The guidelines recommend that health professionals such as physiotherapists design and deliver bespoke exercise programs for people living with and beyond cancer to support their recovery and ability to deal with the debilitating side effects of cancer treatment.
The evidence based guidance suggests that prescribed exercise that best meets the needs, preferences and abilities of the individual will improve physical function, fatigue, anxiety, depression and quality of life of cancer sufferers. Importantly, exercise has been shown not to exacerbate lymphoedema symptoms – an important factor for the almost 20,000 Australians1 diagnosed with breast cancer each year, of whom one in five will develop lymphoedema.
APA chair of cancer, lymphoedema and palliative care group, Elise Gane, says that physiotherapists working with patients with a cancer diagnosis are highly experienced in designing and managing tailored exercise programs. "We've always known that exercise is important, but the growing evidence base for the benefits of participation in moderate intensity aerobic exercise and resistance training for better outcomes is spurring us to find new ways to motivate and support our patients with programs that best fit their needs."
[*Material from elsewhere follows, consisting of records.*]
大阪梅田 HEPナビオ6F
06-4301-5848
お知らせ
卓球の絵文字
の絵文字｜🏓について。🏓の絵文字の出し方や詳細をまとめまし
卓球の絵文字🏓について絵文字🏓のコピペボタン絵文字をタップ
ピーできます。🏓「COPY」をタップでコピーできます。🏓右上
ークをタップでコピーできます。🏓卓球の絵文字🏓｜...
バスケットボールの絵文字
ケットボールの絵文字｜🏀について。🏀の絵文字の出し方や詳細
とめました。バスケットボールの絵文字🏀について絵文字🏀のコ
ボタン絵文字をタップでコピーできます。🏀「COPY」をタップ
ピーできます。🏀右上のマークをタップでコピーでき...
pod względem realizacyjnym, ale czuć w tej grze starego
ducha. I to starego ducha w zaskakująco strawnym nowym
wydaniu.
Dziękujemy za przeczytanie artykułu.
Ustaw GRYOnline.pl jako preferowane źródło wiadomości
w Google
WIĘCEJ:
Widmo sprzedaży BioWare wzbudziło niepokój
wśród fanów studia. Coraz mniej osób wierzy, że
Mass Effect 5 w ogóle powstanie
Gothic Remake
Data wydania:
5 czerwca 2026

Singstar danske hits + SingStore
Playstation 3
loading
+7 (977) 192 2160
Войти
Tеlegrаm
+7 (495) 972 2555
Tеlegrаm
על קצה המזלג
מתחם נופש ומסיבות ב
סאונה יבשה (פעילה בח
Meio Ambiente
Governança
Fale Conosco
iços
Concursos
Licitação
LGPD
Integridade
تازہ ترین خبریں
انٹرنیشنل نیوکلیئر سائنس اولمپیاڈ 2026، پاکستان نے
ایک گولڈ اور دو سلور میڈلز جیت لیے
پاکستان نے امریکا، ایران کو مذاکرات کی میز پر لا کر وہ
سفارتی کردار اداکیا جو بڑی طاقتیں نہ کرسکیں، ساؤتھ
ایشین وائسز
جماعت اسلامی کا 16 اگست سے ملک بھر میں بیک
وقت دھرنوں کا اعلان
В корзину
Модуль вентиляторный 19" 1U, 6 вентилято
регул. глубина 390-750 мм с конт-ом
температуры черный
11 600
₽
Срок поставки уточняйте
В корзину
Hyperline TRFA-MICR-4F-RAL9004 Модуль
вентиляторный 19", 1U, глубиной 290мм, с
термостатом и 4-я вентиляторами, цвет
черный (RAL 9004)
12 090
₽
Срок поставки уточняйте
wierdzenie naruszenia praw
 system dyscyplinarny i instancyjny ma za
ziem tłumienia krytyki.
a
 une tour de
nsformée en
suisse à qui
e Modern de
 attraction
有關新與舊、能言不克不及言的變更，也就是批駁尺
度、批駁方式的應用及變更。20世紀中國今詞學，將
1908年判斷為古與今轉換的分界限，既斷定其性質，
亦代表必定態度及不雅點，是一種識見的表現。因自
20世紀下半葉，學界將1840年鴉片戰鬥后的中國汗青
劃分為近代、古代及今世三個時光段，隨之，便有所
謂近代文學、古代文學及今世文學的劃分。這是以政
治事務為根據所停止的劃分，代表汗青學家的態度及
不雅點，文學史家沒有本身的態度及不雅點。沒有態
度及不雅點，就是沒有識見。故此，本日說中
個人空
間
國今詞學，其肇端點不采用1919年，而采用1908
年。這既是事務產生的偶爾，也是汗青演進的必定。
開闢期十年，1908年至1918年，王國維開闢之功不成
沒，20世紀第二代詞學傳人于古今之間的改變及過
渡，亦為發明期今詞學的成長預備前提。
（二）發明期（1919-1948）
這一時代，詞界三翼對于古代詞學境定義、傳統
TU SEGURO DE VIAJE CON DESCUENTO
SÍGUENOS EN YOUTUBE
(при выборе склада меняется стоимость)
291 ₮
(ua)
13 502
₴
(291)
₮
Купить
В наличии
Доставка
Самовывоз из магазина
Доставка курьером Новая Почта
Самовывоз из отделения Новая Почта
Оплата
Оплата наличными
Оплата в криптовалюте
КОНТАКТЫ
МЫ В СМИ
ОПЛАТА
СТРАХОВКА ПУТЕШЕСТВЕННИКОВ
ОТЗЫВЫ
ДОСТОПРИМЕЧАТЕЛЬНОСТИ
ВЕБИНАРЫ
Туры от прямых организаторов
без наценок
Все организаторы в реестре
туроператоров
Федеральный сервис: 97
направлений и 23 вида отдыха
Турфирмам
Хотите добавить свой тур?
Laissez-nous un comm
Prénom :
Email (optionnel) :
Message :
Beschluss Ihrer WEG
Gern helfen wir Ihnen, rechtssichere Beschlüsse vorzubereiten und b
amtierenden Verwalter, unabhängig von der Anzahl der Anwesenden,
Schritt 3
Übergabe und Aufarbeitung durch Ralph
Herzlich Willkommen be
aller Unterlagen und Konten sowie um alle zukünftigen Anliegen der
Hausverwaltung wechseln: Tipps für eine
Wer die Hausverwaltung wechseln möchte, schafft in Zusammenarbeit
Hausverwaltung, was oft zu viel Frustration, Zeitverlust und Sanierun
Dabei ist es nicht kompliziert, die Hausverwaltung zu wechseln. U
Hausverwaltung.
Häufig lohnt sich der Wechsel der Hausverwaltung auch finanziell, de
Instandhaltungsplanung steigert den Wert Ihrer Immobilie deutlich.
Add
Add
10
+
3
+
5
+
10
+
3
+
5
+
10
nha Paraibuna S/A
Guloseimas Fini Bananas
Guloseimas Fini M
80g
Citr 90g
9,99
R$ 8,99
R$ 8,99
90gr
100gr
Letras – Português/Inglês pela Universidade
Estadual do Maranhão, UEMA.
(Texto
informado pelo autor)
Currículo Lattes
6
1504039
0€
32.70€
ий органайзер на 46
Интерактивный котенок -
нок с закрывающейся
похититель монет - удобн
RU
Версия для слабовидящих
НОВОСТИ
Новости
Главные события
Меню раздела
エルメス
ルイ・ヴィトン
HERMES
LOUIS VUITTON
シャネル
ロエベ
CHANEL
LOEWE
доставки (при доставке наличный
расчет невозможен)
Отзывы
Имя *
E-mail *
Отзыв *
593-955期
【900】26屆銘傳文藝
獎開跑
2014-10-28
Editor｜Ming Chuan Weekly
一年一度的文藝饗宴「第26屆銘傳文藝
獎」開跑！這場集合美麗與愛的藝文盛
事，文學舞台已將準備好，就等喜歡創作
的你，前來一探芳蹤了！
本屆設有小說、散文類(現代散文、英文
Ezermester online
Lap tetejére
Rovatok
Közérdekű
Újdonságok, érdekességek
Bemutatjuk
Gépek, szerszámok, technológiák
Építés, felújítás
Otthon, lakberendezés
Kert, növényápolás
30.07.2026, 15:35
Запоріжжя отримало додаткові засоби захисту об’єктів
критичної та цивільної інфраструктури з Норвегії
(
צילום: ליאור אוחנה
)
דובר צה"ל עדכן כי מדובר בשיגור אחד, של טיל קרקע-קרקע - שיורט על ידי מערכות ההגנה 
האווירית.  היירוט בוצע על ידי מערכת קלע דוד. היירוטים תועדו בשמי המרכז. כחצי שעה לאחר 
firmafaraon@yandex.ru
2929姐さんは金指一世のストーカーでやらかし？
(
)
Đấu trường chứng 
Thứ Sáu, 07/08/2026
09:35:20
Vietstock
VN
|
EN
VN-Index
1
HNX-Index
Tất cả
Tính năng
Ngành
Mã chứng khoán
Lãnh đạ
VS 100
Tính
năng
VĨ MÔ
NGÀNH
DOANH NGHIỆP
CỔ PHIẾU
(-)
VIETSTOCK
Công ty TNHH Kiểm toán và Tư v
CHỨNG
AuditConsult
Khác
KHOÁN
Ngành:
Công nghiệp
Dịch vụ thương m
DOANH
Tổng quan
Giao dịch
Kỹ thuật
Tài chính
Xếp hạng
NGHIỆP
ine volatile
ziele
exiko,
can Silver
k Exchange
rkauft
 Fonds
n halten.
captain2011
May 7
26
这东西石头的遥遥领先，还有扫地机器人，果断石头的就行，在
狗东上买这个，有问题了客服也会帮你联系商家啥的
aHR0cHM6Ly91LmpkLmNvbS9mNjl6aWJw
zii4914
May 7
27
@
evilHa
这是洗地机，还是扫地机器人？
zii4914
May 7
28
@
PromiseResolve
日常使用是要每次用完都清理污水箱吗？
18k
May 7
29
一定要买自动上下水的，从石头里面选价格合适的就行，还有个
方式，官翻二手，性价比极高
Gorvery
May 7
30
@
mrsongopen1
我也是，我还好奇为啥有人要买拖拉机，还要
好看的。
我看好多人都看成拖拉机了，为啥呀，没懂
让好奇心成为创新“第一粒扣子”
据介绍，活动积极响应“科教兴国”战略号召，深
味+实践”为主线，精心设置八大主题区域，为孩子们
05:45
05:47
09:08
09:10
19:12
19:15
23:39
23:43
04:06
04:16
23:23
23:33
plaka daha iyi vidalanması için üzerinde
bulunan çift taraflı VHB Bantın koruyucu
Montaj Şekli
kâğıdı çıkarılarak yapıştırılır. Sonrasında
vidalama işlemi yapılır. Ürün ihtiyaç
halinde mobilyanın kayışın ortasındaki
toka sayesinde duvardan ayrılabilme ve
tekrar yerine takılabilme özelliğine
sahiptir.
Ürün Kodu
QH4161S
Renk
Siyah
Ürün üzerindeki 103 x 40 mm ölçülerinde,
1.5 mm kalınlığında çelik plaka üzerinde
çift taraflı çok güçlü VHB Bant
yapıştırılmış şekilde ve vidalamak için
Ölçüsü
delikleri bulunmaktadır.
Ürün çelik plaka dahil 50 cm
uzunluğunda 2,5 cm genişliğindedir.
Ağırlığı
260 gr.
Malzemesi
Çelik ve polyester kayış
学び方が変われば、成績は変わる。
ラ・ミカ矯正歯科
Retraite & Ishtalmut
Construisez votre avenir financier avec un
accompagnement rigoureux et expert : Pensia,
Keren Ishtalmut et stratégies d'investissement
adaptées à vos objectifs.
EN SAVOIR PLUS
The new ACSM guidance includes:
Exercise lowers the risk of seven types of cancer: colon, breast, endometrial, kidney, bladder, oesophagus and stomach
For cancer survivors, exercise improves survival after diagnosis for breast, colon and prostate cancer
Exercise during and after cancer treatment improves quality of life
Recommendation includes moderate intensity aerobic training at least three times per week for a minimum 30 minutes; plus resistance training at least twice a week.